* _Source records_:
----

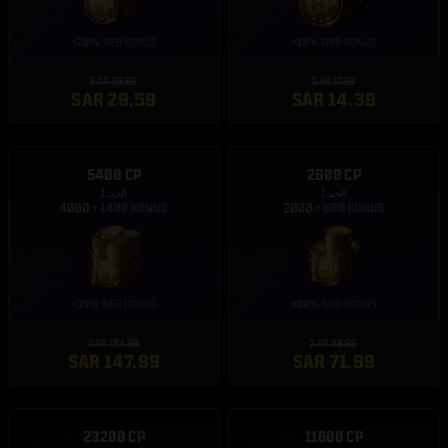
SAR 36.99
SAR 17.99
SAR 29.59
SAR 14.39
5400 CP
2600 CP
الحد: 1
الحد: 1
SAR 184.99
SAR 89.99
SAR 147.99
SAR 71.99
23200 CP
11600 CP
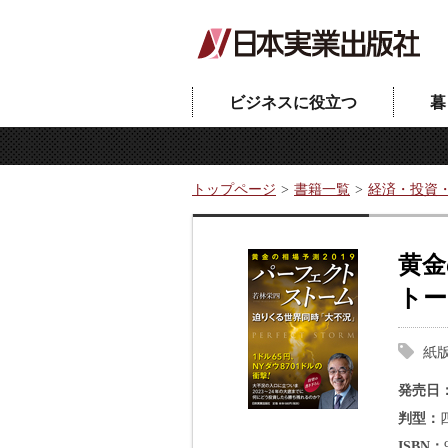
ビジネスに役立つ
暮
トップページ
書籍一覧
経済・投資
黄金
トー
紙
発売日
判型
ISBN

----

* _What this task involves_:
A verbatim copy of all the records, minus the pictures, is the expected answer.

* _Exercise result_:
SAR 36.99
SAR 17.99
SAR 29.59
SAR 14.39
5400 CP
2600 CP
الحد: 1
الحد: 1
SAR 184.99
SAR 89.99
SAR 147.99
SAR 71.99
23200 CP
11600 CP
ビジネスに役立つ
暮
トップページ
書籍一覧
経済・投資
黄金
トー
紙
発売日
判型
ISBN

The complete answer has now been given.